Abalone, black bean, beach herbs

Abalone, black bean, beach herbs

By
From
Finding Fire
Serves
4

A member of the gastropod family, abalone has a single shell and a large adductor muscle that clings tenaciously to its rocky habitat, where it is well camouflaged. Limited harvesting, which is difficult and dangerous, means that it commands a high price. It is known as pāua in New Zealand, where it forms a strong part of the Māori culture and traditional diet, and is revered as a treasure. My first experience of abalone was being invited to a local hangi in Kaikoura, New Zealand, where most of the food was cooked slowly in a giant earth oven.
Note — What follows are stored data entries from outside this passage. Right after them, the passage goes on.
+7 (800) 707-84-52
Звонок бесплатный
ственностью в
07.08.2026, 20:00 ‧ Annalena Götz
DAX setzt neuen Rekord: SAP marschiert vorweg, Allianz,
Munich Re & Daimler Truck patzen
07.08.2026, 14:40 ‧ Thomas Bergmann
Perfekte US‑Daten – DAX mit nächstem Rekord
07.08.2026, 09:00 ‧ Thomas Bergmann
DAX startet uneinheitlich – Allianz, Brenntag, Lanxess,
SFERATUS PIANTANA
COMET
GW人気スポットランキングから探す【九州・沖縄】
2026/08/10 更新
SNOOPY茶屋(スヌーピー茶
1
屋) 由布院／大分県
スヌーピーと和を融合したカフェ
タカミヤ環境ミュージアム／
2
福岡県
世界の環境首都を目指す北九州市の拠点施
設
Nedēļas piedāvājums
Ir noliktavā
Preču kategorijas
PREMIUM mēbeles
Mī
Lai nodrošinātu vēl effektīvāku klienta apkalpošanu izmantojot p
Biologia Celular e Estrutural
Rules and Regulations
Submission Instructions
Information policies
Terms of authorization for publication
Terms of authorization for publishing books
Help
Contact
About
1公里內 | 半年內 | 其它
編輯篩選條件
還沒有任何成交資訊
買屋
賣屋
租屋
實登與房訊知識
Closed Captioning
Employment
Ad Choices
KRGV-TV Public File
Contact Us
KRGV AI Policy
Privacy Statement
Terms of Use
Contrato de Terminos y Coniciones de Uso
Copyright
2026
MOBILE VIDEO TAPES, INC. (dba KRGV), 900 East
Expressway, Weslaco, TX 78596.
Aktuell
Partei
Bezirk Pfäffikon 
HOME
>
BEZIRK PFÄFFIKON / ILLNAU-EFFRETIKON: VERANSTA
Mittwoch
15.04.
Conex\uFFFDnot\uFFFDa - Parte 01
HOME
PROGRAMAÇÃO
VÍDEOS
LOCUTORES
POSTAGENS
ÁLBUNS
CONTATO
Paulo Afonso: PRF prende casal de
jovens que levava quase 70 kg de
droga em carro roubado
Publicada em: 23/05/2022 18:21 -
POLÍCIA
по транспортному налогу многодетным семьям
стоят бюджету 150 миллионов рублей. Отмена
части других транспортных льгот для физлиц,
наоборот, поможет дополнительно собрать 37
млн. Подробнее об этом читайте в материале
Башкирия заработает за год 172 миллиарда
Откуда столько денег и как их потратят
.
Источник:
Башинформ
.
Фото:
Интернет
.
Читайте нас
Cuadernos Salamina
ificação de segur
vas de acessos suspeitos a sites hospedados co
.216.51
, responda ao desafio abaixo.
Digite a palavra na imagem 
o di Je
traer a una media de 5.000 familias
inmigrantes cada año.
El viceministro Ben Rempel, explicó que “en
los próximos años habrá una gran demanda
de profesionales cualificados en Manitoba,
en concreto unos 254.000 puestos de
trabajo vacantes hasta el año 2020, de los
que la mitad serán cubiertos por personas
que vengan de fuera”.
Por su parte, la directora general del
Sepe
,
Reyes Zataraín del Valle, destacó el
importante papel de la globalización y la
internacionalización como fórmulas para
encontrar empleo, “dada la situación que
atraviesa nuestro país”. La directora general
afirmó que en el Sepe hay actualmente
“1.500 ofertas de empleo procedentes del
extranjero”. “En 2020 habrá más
I remember it was rich, smoky and delicious – food for the soul as much as for the stomach. I had never come across it in Europe and was keen to work with it in Australia. Being a muscle, it has a firm texture and is often sliced thinly and eaten raw, or cooked slowly until it softens. Abalone must be tenderised before grilling to make it palatable. The Māori understand this, often beating it with a rock until tender before placing it on the fire. In this dish, the texture is firm but yielding and there is an almost buttery richness that pairs well with the intense salty-savoury umami of the black bean.

Ingredients

Quantity Ingredient
4 abalone (see note)
sea salt
beach herbs, such as karkalla, seablite and warrigal greens

For the black bean sauce

Quantity Ingredient
50g fermented black beans (douchi)
1 tablespoon sesame oil
1 tablespoon finely minced garlic
1 tablespoon finely minced ginger
1/2 red chilli, deseeded and finely chopped
1 spring onion (scallion), finely chopped
60ml chicken stock
2 teaspoons shaoxing rice wine
1 tablespoon soy sauce
1 teaspoon sugar
1/2 teaspoon rice vinegar
1 tablespoon toasted black sesame seeds

Method

NOTE

  • Live abalone, like all live crustaceans, deteriorate rapidly and should be eaten as soon as possible.

    Place in a well-ventilated container covered with a wet, heavy cloth and keep in a cool place (between 6–16°C/40–60°F) for up to 3 days.